====== Record excerpts
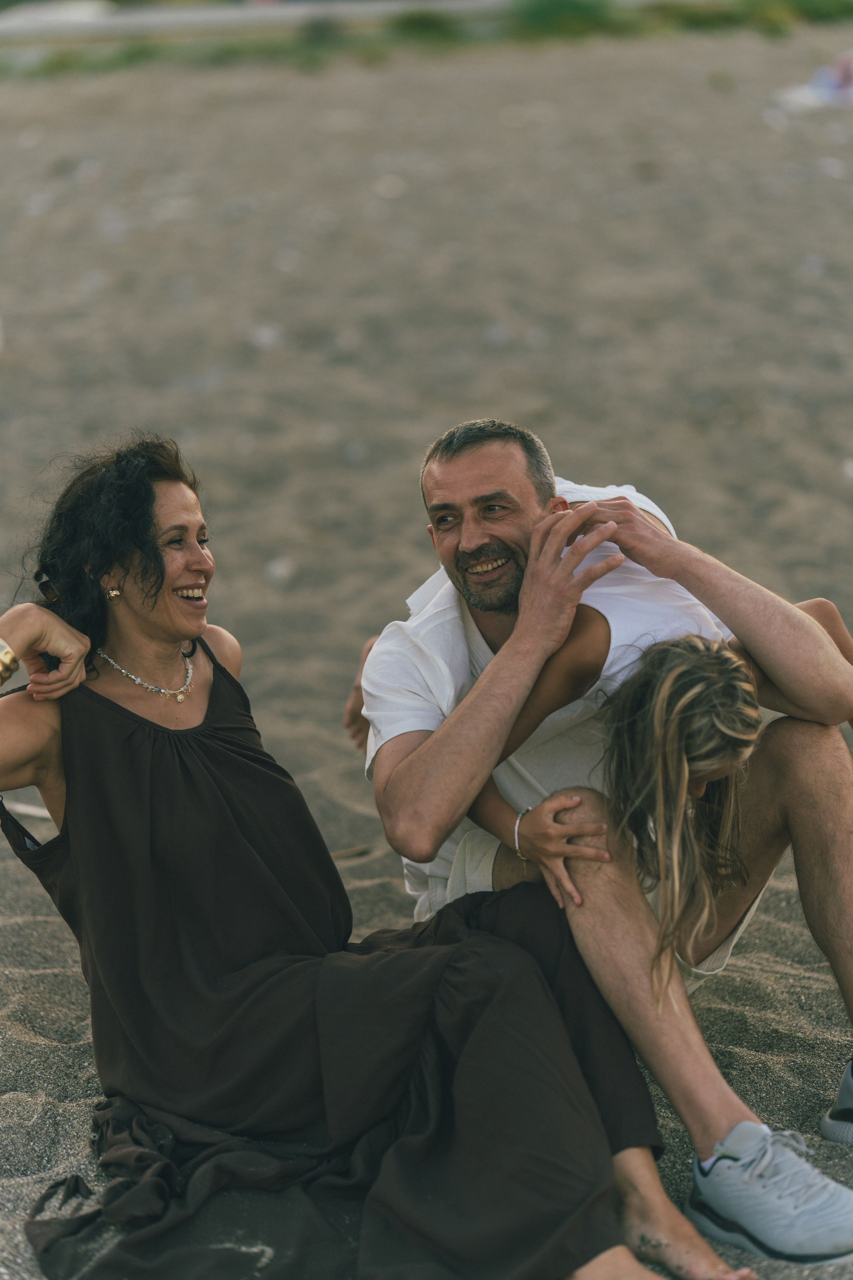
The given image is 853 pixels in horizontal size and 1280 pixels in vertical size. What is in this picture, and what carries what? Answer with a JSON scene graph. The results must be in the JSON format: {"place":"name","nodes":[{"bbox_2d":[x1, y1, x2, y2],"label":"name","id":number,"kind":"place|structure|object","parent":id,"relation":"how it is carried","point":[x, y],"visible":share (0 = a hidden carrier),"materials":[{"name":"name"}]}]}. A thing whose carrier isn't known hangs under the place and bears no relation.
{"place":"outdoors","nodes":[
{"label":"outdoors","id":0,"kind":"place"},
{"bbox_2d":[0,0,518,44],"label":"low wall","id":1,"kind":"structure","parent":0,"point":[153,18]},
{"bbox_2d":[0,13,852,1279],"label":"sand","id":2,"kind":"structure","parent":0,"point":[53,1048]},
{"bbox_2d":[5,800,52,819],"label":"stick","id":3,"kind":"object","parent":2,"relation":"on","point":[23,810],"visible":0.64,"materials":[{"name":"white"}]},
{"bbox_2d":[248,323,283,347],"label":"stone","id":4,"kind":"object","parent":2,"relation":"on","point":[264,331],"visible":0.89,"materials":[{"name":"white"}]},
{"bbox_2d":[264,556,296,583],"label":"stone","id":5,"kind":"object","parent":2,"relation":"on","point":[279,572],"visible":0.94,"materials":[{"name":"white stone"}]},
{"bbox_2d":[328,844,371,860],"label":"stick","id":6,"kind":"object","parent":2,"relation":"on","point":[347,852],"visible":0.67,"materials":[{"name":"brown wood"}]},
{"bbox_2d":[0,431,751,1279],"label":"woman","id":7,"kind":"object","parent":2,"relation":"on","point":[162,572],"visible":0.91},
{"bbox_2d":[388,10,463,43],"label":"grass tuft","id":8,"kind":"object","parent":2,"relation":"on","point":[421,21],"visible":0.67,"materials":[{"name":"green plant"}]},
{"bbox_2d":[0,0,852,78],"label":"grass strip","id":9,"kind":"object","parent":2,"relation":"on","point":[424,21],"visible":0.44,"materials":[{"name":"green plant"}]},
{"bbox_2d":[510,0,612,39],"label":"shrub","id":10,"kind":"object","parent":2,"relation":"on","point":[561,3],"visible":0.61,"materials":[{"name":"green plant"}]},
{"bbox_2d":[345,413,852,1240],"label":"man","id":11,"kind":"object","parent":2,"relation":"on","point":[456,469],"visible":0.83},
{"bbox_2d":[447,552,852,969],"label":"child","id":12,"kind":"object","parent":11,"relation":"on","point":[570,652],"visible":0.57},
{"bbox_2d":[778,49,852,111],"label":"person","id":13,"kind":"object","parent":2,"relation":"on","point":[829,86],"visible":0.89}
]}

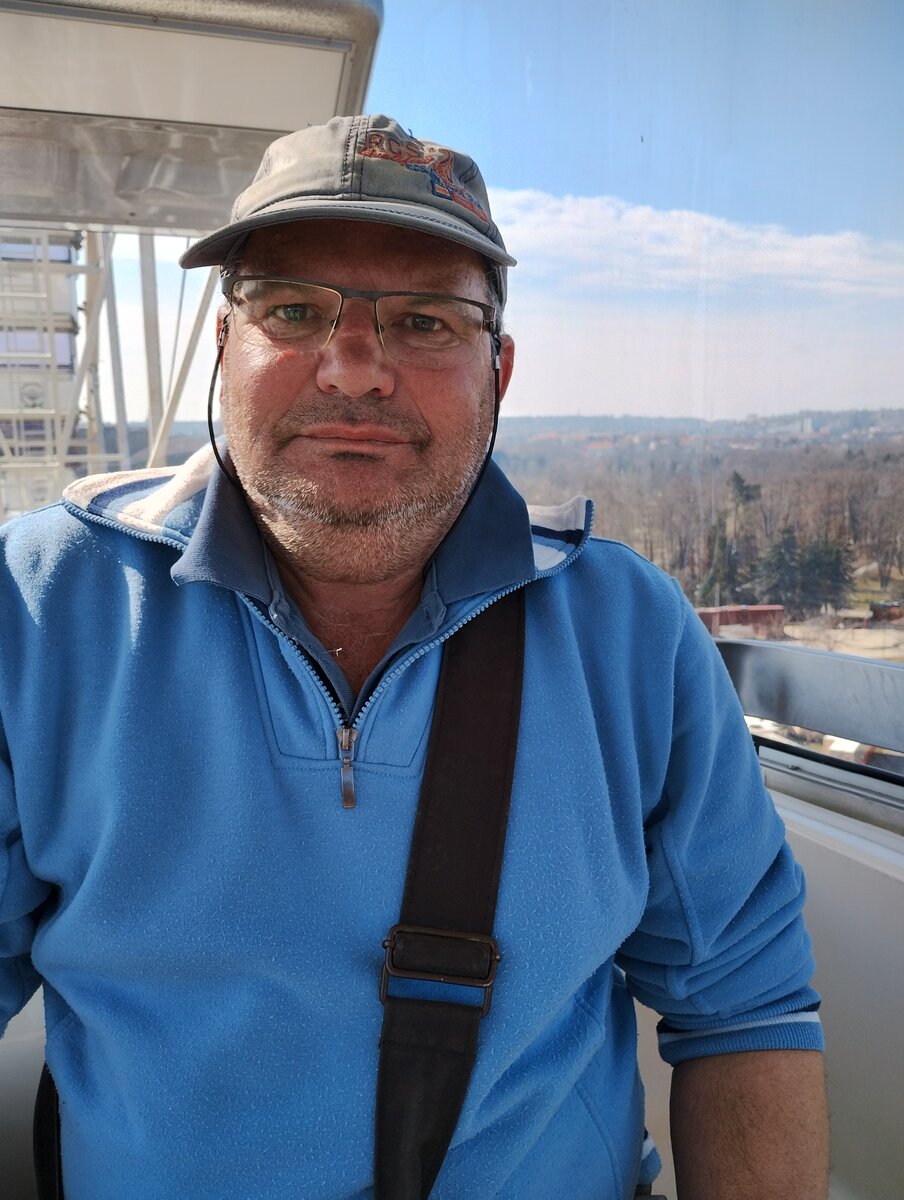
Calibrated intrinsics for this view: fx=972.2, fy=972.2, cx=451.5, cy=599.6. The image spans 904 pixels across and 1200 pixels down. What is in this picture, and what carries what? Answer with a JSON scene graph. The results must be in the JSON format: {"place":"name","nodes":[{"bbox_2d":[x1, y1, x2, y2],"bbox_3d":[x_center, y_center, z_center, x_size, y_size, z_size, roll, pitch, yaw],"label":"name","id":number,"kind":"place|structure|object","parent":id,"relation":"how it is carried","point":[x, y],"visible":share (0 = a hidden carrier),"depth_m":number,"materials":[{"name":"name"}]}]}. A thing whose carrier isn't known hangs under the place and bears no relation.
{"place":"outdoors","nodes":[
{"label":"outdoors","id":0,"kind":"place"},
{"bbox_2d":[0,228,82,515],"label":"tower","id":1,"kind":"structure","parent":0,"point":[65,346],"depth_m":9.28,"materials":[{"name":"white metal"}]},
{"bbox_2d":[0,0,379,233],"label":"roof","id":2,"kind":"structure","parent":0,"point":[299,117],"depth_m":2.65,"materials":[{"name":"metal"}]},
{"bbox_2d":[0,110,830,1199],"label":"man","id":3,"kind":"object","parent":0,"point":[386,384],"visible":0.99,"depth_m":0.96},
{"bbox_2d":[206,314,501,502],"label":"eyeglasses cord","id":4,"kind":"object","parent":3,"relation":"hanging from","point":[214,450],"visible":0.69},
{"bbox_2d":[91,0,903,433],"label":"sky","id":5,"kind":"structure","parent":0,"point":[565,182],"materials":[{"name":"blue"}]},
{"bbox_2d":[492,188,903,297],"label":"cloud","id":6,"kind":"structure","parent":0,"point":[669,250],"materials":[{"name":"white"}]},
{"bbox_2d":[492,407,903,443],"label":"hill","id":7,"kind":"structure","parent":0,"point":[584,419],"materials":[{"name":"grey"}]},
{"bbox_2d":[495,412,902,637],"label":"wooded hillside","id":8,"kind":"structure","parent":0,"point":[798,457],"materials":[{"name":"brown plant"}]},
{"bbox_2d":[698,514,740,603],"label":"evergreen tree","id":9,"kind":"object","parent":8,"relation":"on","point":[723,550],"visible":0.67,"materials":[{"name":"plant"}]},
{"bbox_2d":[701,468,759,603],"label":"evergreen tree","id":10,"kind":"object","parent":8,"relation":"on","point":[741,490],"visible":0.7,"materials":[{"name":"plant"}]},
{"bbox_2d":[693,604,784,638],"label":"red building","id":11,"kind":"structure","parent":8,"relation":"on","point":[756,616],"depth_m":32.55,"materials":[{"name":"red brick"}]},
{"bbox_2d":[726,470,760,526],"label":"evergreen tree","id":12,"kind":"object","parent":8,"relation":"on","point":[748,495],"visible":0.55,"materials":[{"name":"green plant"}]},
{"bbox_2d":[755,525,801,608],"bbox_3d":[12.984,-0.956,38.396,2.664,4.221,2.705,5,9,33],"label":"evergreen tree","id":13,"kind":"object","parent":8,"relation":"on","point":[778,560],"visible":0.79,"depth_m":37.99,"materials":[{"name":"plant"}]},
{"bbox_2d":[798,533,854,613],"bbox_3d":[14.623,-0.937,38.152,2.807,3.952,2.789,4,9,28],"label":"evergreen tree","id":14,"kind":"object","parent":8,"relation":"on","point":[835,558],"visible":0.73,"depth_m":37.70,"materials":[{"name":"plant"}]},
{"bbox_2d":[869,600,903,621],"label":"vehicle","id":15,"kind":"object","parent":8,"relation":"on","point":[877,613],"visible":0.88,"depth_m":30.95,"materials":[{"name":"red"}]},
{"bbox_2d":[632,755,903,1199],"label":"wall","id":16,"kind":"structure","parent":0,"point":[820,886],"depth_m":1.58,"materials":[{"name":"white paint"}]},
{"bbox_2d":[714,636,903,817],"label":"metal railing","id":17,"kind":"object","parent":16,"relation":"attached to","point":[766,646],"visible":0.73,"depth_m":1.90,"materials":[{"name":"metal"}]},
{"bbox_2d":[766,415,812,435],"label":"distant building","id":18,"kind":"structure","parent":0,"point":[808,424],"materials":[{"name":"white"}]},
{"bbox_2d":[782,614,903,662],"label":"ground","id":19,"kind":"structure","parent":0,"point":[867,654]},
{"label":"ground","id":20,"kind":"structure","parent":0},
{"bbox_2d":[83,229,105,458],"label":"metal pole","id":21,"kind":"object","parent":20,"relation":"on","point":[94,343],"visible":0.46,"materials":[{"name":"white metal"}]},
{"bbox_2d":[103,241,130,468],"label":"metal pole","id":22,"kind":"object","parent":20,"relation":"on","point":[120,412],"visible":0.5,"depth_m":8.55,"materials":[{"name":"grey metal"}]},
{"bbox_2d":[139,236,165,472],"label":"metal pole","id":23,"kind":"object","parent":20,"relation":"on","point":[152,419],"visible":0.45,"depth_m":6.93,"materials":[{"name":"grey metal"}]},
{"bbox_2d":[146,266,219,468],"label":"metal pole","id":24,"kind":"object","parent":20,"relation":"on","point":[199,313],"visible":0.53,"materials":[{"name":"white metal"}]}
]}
============
What is needed: The task requires that every line above be transcribed exactly, without the images.

Finished exercise:
The given image is 853 pixels in horizontal size and 1280 pixels in vertical size. What is in this picture, and what carries what? Answer with a JSON scene graph. The results must be in the JSON format: {"place":"name","nodes":[{"bbox_2d":[x1, y1, x2, y2],"label":"name","id":number,"kind":"place|structure|object","parent":id,"relation":"how it is carried","point":[x, y],"visible":share (0 = a hidden carrier),"materials":[{"name":"name"}]}]}. A thing whose carrier isn't known hangs under the place and bears no relation.
{"place":"outdoors","nodes":[
{"label":"outdoors","id":0,"kind":"place"},
{"bbox_2d":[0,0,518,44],"label":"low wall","id":1,"kind":"structure","parent":0,"point":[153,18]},
{"bbox_2d":[0,13,852,1279],"label":"sand","id":2,"kind":"structure","parent":0,"point":[53,1048]},
{"bbox_2d":[5,800,52,819],"label":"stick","id":3,"kind":"object","parent":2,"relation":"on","point":[23,810],"visible":0.64,"materials":[{"name":"white"}]},
{"bbox_2d":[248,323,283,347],"label":"stone","id":4,"kind":"object","parent":2,"relation":"on","point":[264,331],"visible":0.89,"materials":[{"name":"white"}]},
{"bbox_2d":[264,556,296,583],"label":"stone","id":5,"kind":"object","parent":2,"relation":"on","point":[279,572],"visible":0.94,"materials":[{"name":"white stone"}]},
{"bbox_2d":[328,844,371,860],"label":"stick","id":6,"kind":"object","parent":2,"relation":"on","point":[347,852],"visible":0.67,"materials":[{"name":"brown wood"}]},
{"bbox_2d":[0,431,751,1279],"label":"woman","id":7,"kind":"object","parent":2,"relation":"on","point":[162,572],"visible":0.91},
{"bbox_2d":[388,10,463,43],"label":"grass tuft","id":8,"kind":"object","parent":2,"relation":"on","point":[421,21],"visible":0.67,"materials":[{"name":"green plant"}]},
{"bbox_2d":[0,0,852,78],"label":"grass strip","id":9,"kind":"object","parent":2,"relation":"on","point":[424,21],"visible":0.44,"materials":[{"name":"green plant"}]},
{"bbox_2d":[510,0,612,39],"label":"shrub","id":10,"kind":"object","parent":2,"relation":"on","point":[561,3],"visible":0.61,"materials":[{"name":"green plant"}]},
{"bbox_2d":[345,413,852,1240],"label":"man","id":11,"kind":"object","parent":2,"relation":"on","point":[456,469],"visible":0.83},
{"bbox_2d":[447,552,852,969],"label":"child","id":12,"kind":"object","parent":11,"relation":"on","point":[570,652],"visible":0.57},
{"bbox_2d":[778,49,852,111],"label":"person","id":13,"kind":"object","parent":2,"relation":"on","point":[829,86],"visible":0.89}
]}

Calibrated intrinsics for this view: fx=972.2, fy=972.2, cx=451.5, cy=599.6. The image spans 904 pixels across and 1200 pixels down. What is in this picture, and what carries what? Answer with a JSON scene graph. The results must be in the JSON format: {"place":"name","nodes":[{"bbox_2d":[x1, y1, x2, y2],"bbox_3d":[x_center, y_center, z_center, x_size, y_size, z_size, roll, pitch, yaw],"label":"name","id":number,"kind":"place|structure|object","parent":id,"relation":"how it is carried","point":[x, y],"visible":share (0 = a hidden carrier),"depth_m":number,"materials":[{"name":"name"}]}]}. A thing whose carrier isn't known hangs under the place and bears no relation.
{"place":"outdoors","nodes":[
{"label":"outdoors","id":0,"kind":"place"},
{"bbox_2d":[0,228,82,515],"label":"tower","id":1,"kind":"structure","parent":0,"point":[65,346],"depth_m":9.28,"materials":[{"name":"white metal"}]},
{"bbox_2d":[0,0,379,233],"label":"roof","id":2,"kind":"structure","parent":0,"point":[299,117],"depth_m":2.65,"materials":[{"name":"metal"}]},
{"bbox_2d":[0,110,830,1199],"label":"man","id":3,"kind":"object","parent":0,"point":[386,384],"visible":0.99,"depth_m":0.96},
{"bbox_2d":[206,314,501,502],"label":"eyeglasses cord","id":4,"kind":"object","parent":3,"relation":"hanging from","point":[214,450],"visible":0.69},
{"bbox_2d":[91,0,903,433],"label":"sky","id":5,"kind":"structure","parent":0,"point":[565,182],"materials":[{"name":"blue"}]},
{"bbox_2d":[492,188,903,297],"label":"cloud","id":6,"kind":"structure","parent":0,"point":[669,250],"materials":[{"name":"white"}]},
{"bbox_2d":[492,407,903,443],"label":"hill","id":7,"kind":"structure","parent":0,"point":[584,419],"materials":[{"name":"grey"}]},
{"bbox_2d":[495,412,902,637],"label":"wooded hillside","id":8,"kind":"structure","parent":0,"point":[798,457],"materials":[{"name":"brown plant"}]},
{"bbox_2d":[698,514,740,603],"label":"evergreen tree","id":9,"kind":"object","parent":8,"relation":"on","point":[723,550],"visible":0.67,"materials":[{"name":"plant"}]},
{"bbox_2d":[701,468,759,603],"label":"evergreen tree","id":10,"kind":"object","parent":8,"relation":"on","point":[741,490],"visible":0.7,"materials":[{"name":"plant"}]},
{"bbox_2d":[693,604,784,638],"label":"red building","id":11,"kind":"structure","parent":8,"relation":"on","point":[756,616],"depth_m":32.55,"materials":[{"name":"red brick"}]},
{"bbox_2d":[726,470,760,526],"label":"evergreen tree","id":12,"kind":"object","parent":8,"relation":"on","point":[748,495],"visible":0.55,"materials":[{"name":"green plant"}]},
{"bbox_2d":[755,525,801,608],"bbox_3d":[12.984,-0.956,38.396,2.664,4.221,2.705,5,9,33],"label":"evergreen tree","id":13,"kind":"object","parent":8,"relation":"on","point":[778,560],"visible":0.79,"depth_m":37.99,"materials":[{"name":"plant"}]},
{"bbox_2d":[798,533,854,613],"bbox_3d":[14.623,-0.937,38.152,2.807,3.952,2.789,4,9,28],"label":"evergreen tree","id":14,"kind":"object","parent":8,"relation":"on","point":[835,558],"visible":0.73,"depth_m":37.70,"materials":[{"name":"plant"}]},
{"bbox_2d":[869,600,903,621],"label":"vehicle","id":15,"kind":"object","parent":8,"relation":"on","point":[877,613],"visible":0.88,"depth_m":30.95,"materials":[{"name":"red"}]},
{"bbox_2d":[632,755,903,1199],"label":"wall","id":16,"kind":"structure","parent":0,"point":[820,886],"depth_m":1.58,"materials":[{"name":"white paint"}]},
{"bbox_2d":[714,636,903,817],"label":"metal railing","id":17,"kind":"object","parent":16,"relation":"attached to","point":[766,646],"visible":0.73,"depth_m":1.90,"materials":[{"name":"metal"}]},
{"bbox_2d":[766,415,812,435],"label":"distant building","id":18,"kind":"structure","parent":0,"point":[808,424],"materials":[{"name":"white"}]},
{"bbox_2d":[782,614,903,662],"label":"ground","id":19,"kind":"structure","parent":0,"point":[867,654]},
{"label":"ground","id":20,"kind":"structure","parent":0},
{"bbox_2d":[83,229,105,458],"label":"metal pole","id":21,"kind":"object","parent":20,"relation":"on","point":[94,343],"visible":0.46,"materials":[{"name":"white metal"}]},
{"bbox_2d":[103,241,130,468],"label":"metal pole","id":22,"kind":"object","parent":20,"relation":"on","point":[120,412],"visible":0.5,"depth_m":8.55,"materials":[{"name":"grey metal"}]},
{"bbox_2d":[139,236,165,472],"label":"metal pole","id":23,"kind":"object","parent":20,"relation":"on","point":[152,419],"visible":0.45,"depth_m":6.93,"materials":[{"name":"grey metal"}]},
{"bbox_2d":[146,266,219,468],"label":"metal pole","id":24,"kind":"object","parent":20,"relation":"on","point":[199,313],"visible":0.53,"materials":[{"name":"white metal"}]}
]}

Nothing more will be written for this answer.